1) Getting a Mortgage
- Obtain quotes from at least two lenders.
Consult with both banks and mortgage brokers to get the best interest rate. Do not run your credit until you decide on a lender.
- Obtain a Pre-Approval Letter.
Once you have submitted the appropriate documents to lender of choice, it takes about 48-72 hours. Documents required will vary between lenders but typically include: W-2s, paystubs, bank statements, investment account statements, retirement account statements and tax returns. Many lenders will require a verification of source of large deposits.
2) Find a Neighborhood
- Look online for information on schools, crime rate, traffic and zoning.
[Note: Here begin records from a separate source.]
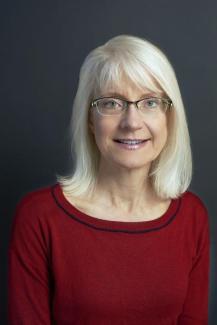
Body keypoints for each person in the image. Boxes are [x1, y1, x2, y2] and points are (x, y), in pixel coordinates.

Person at [7, 35, 210, 324]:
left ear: (170, 117)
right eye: (112, 103)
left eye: (150, 102)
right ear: (90, 119)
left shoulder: (192, 216)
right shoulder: (39, 218)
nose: (131, 122)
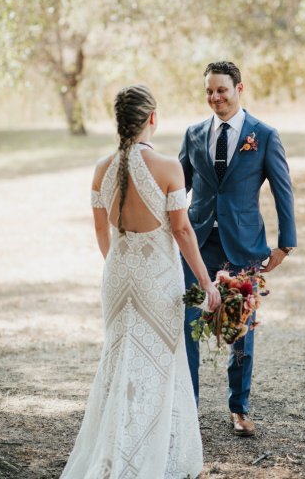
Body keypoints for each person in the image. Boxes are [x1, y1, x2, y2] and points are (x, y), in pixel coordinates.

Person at [60, 84, 220, 479]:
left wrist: (120, 266)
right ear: (152, 118)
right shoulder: (168, 167)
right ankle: (155, 456)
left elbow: (102, 232)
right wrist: (206, 283)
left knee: (119, 363)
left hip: (116, 278)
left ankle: (116, 453)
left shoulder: (101, 167)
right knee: (159, 364)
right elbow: (182, 232)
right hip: (158, 281)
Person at [179, 61, 297, 437]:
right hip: (197, 245)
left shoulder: (263, 134)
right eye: (209, 92)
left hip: (243, 247)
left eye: (222, 90)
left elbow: (283, 191)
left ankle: (239, 409)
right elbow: (177, 188)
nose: (215, 98)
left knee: (241, 329)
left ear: (239, 89)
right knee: (189, 324)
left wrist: (285, 244)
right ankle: (188, 409)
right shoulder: (194, 134)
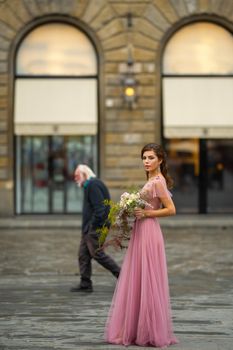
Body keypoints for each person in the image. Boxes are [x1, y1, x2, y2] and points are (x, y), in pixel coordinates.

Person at [105, 143, 178, 347]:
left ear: (160, 160)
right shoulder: (152, 180)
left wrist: (146, 213)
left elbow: (171, 209)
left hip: (149, 231)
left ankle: (150, 332)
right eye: (144, 158)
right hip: (142, 230)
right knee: (139, 278)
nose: (146, 161)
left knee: (148, 279)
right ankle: (139, 329)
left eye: (151, 158)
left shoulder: (157, 181)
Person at [70, 164, 120, 293]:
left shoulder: (93, 185)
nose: (75, 179)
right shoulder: (90, 186)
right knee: (83, 255)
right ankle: (85, 283)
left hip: (96, 227)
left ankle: (122, 276)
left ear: (85, 175)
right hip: (89, 228)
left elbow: (100, 209)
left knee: (97, 254)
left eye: (76, 176)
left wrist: (92, 226)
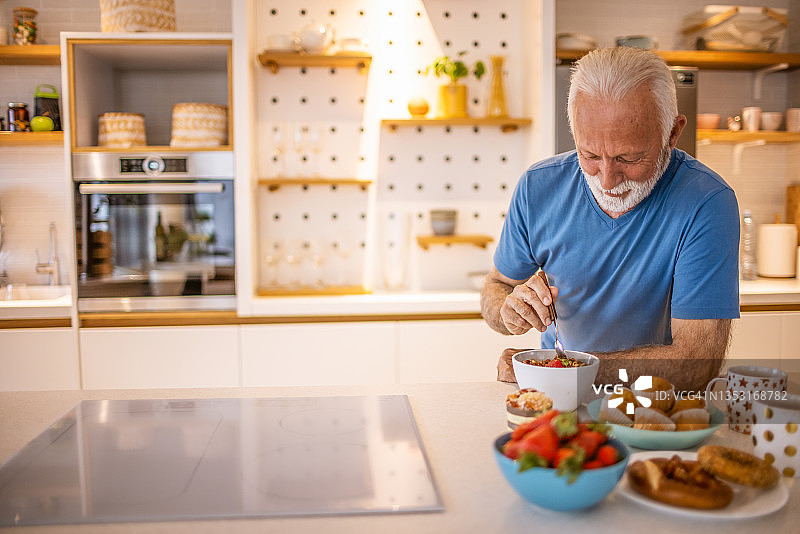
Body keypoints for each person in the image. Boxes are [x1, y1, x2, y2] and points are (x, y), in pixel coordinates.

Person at [480, 47, 740, 392]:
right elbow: (496, 285)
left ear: (673, 134)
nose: (607, 180)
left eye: (629, 158)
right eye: (589, 155)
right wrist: (508, 310)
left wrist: (566, 371)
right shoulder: (538, 185)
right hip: (554, 401)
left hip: (656, 405)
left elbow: (696, 363)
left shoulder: (707, 202)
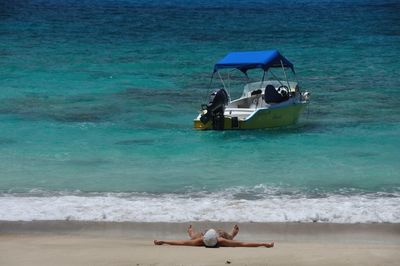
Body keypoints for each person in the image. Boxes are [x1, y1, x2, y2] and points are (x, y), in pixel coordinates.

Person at [154, 224, 274, 248]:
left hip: (208, 236)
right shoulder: (220, 239)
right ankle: (231, 235)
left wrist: (163, 241)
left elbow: (182, 242)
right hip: (219, 235)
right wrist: (263, 244)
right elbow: (242, 244)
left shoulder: (201, 240)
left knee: (191, 239)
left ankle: (191, 233)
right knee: (229, 239)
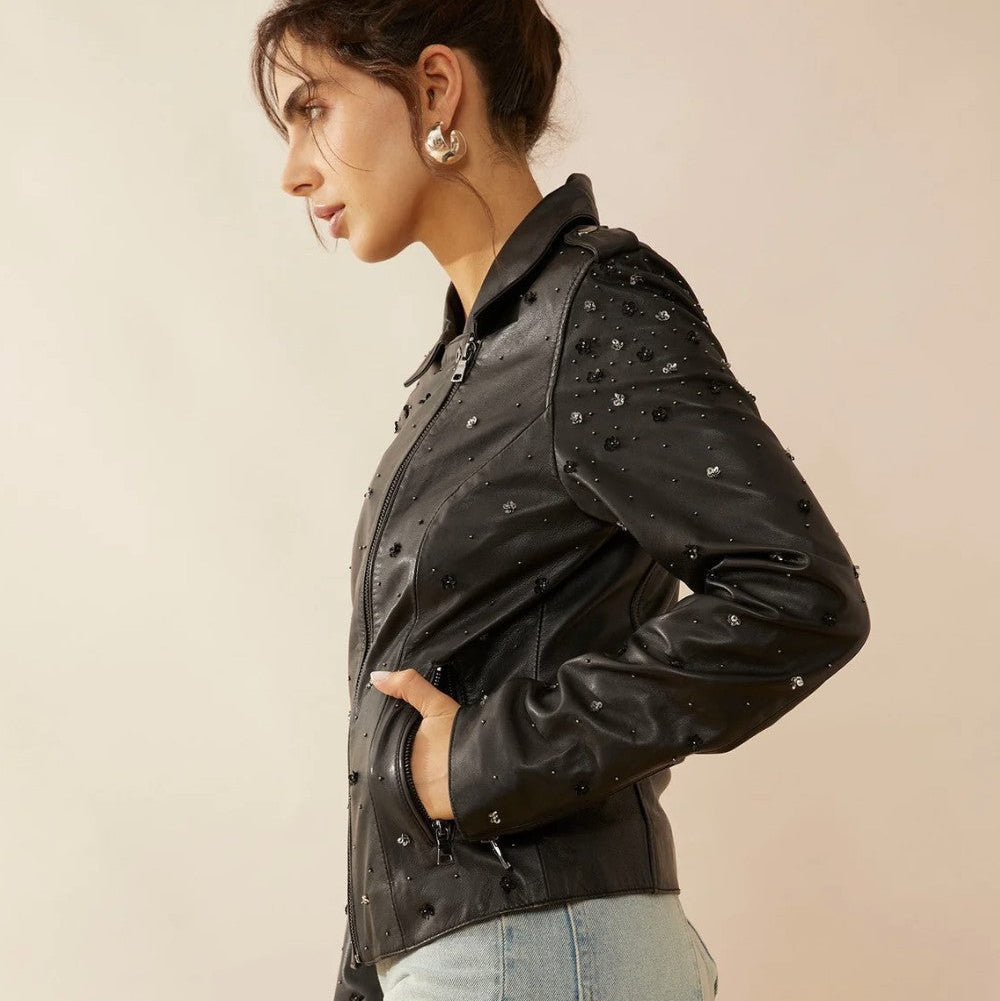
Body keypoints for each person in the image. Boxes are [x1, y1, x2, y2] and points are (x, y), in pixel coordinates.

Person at [250, 3, 872, 999]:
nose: (292, 171)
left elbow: (796, 593)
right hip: (486, 956)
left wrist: (485, 758)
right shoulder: (470, 361)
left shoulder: (593, 312)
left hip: (536, 952)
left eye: (312, 110)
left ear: (436, 89)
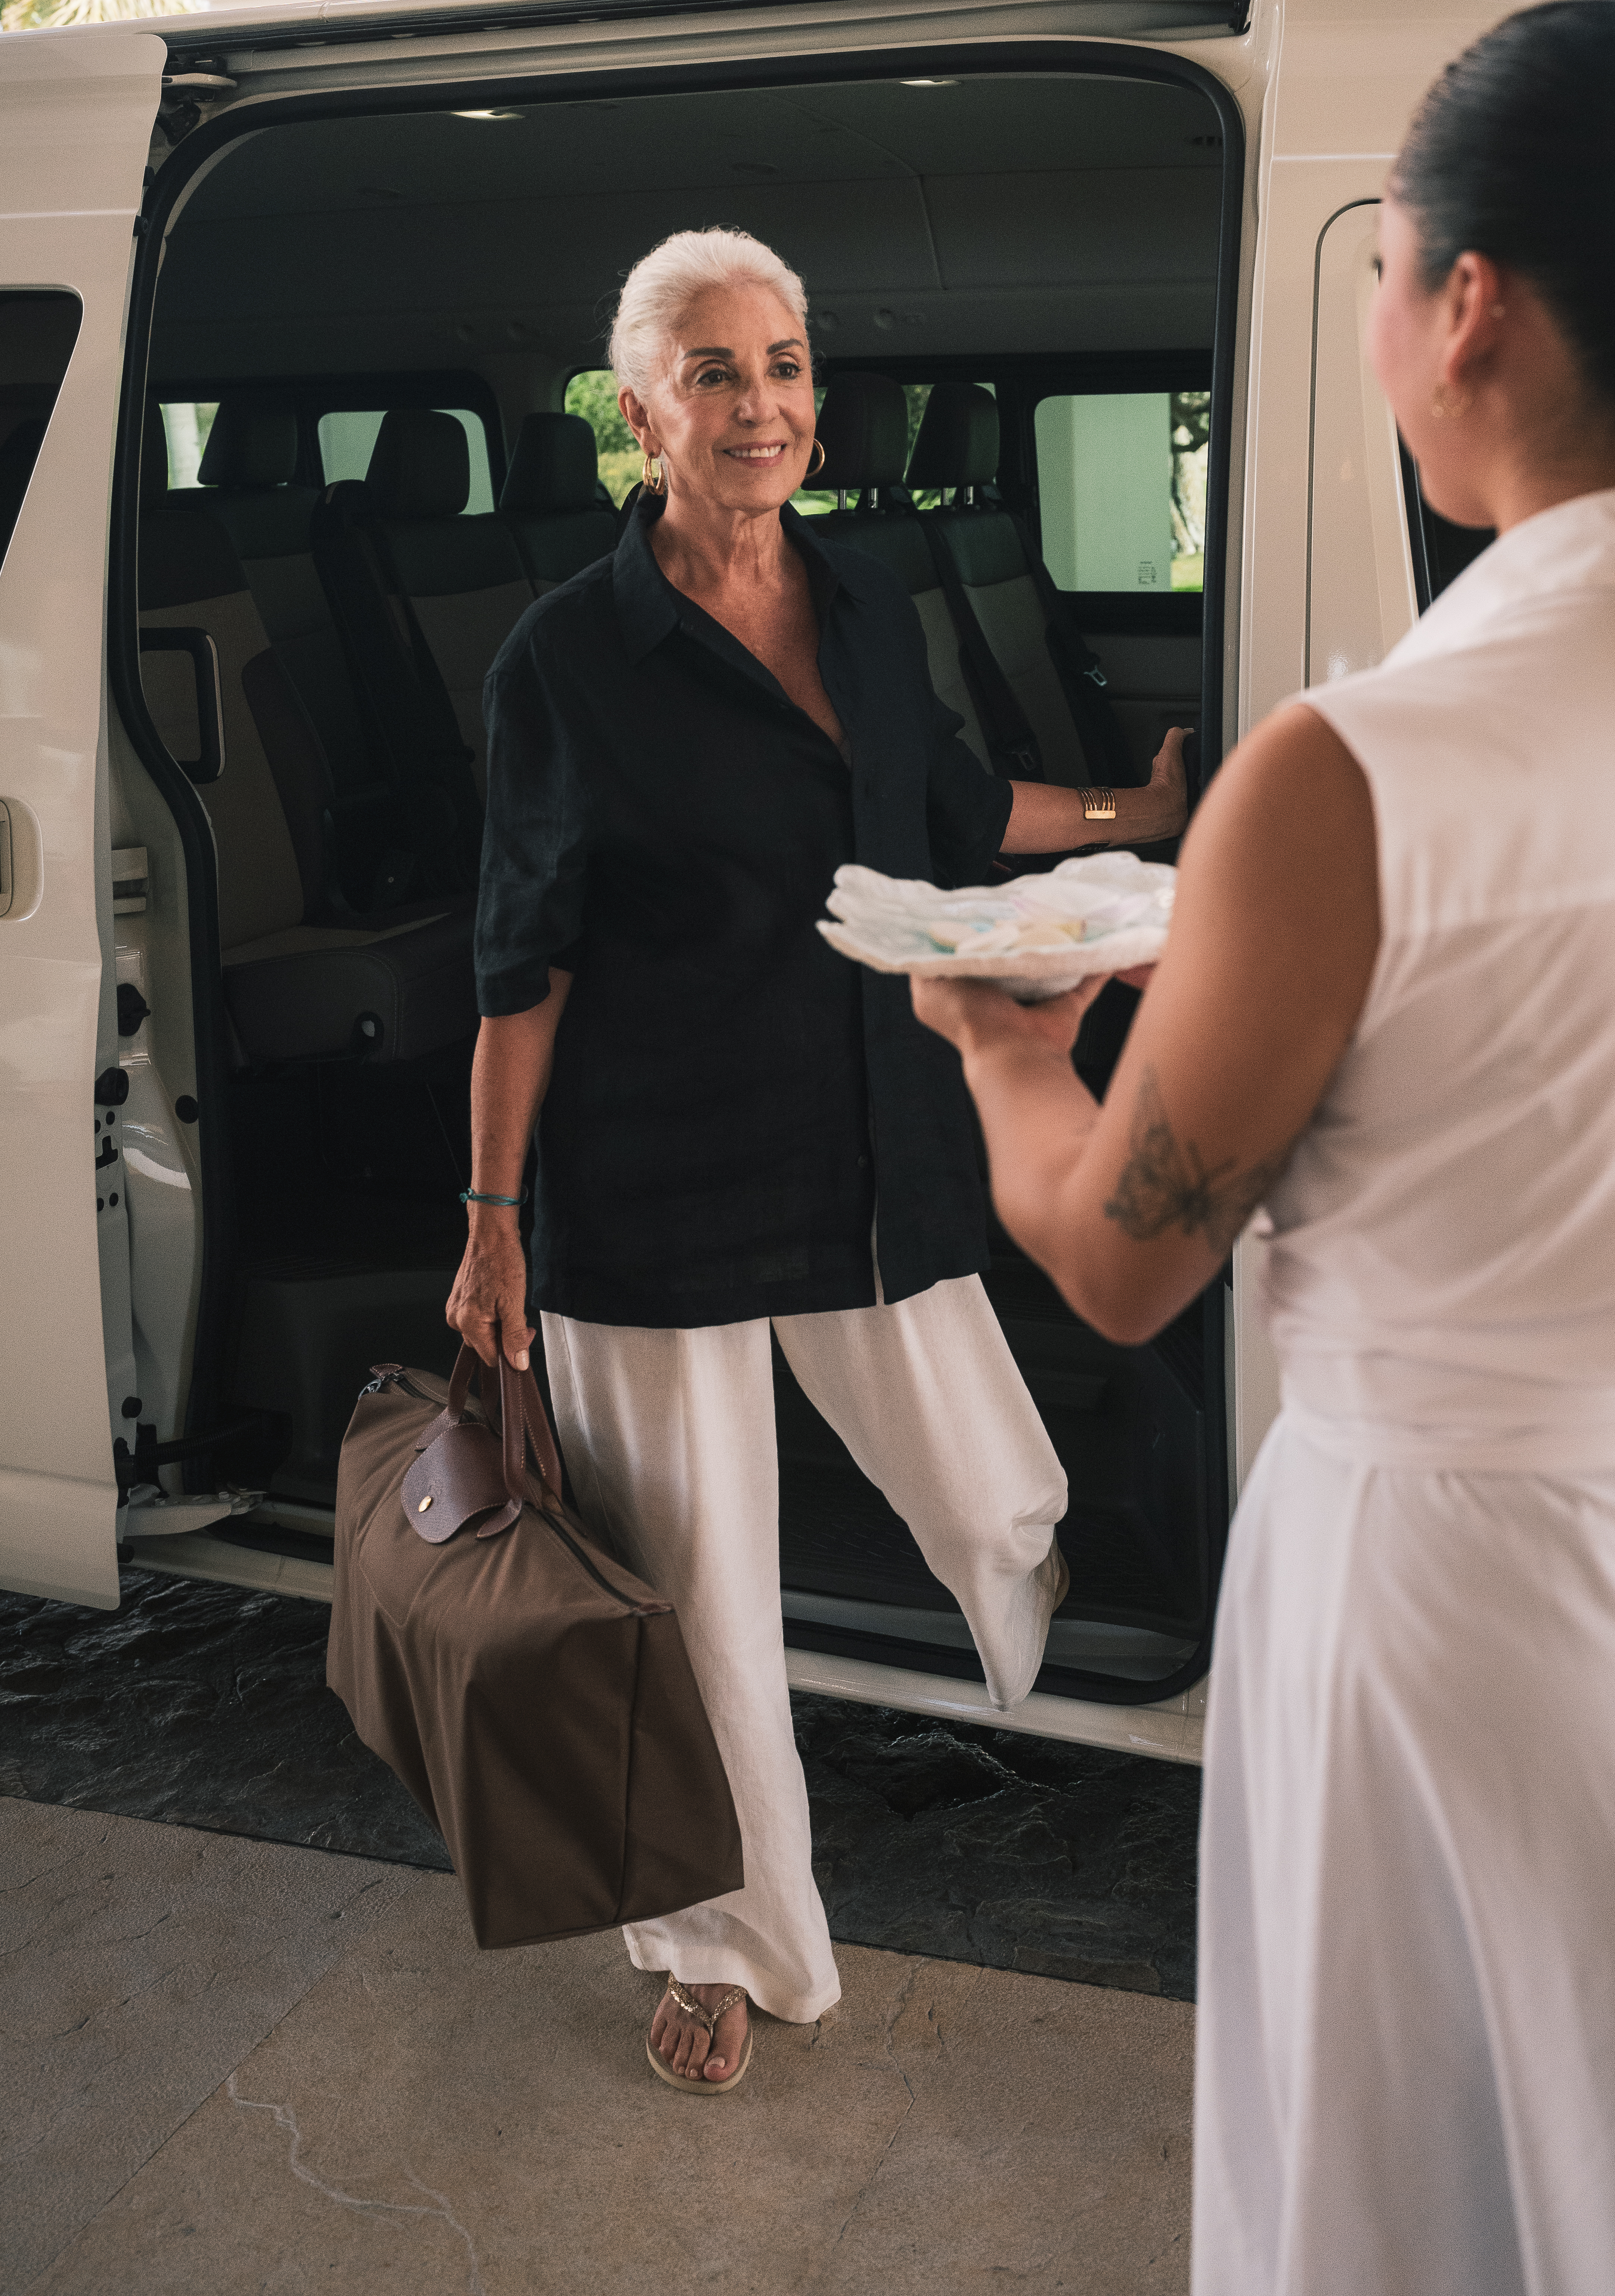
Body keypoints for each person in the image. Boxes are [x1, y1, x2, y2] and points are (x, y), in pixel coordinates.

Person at [914, 0, 1615, 2288]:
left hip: (1506, 1623)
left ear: (1468, 306)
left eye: (1388, 263)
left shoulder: (1359, 774)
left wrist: (1008, 1056)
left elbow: (1121, 1259)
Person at [447, 223, 1187, 2093]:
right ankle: (720, 1947)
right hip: (649, 1178)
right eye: (714, 372)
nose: (761, 404)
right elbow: (520, 963)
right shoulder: (565, 658)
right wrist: (493, 1221)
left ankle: (1015, 1627)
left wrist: (1145, 812)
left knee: (997, 1493)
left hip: (867, 1135)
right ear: (641, 416)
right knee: (700, 1597)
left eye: (782, 365)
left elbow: (955, 807)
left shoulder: (860, 593)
- Determine your work commute.
- Scout local amenities such as parks, shops and restaurants.
3) Find the Perfect Home
- How many bedrooms.
- How many bathrooms.
- How many square feet.
- What kind of style home.
- How many parking spaces.
I will provide you with listings based on the parameters you choose.
4) Making an Offer
- Have a Pre-Approval Letter.
Provided by your lender.
- Sign Purchase Contract .
Provided by your real estate agent. Contract will include appliances, fixtures, etc. that will remain on the property at the close of escrow.
- Submit a Deposit Check.
Deposit check is usually 3% of your purchase offer.
5) The Inspection
- Find a Qualified Inspector.
Contact one of the professional organizations to find an accredited inspector or your real estate agent can recommend one. Expect to pay about $300-$750.
- Attend the Inspection.
This is your opportunity to ask questions about the infrastructure of the house. Be sure to learn about the operation and locations of the gas valve, water shut-off valve and the breaker box.
- Consider Additional Assessments.
Ask your real estate agent if they recommend additional inspections above and beyond the standard one. This will depend on what is identified in the inspection report.
- Request for Repair.
Submit a form with a list of repairs (if any) to the seller. Your real estate agent will have the form. Seller may accept your request for repairs, may give you a counter offer, or choose not to do any of the repairs.
6) Hiring an Appraiser
- Have the property appraised.
To determine the property value, you need an appraiser, which your lender will hire. The lender will require an appraisal. The appraisal fee will vary and may be an upfront cost.
7) Buying Property Insurance
- Comparison-shop for Property Insurance.
You can choose any provider for this coverage, which protects against most risks to the property. Lender will require this prior to closing. Consider bundling with your auto or other insurance.
8) Navigating the Closing Process
- Lock in Your Interest Rate.
Do so 30-45 days before your closing. Consult your lender.
- Obtain a Detailed List of Closing Costs From Your Lender.
Besides the expenses tied to your loan, you will have additional fees such as title services, transfer taxes and escrow fees. These fees will vary but will typically follow industry standards. Be sure to contact your lender or escrow officer with questions regarding fees.
9) Conducting the Final Walk-Through
- Verify All Repairs Have Been Completed by Seller.
All repairs agreed upon in the request for repair form.
- Verification of Property.
Verify the property is in substantially the same condition as on the date of acceptance of the purchase offer.
10) Signing Loan Documents
- Singing Loan Documents.
A day or two after signing loan documents, the property will record. Once that happens the home is yours.
Congratulations, once the property records, your real estate agent will hand you the keys!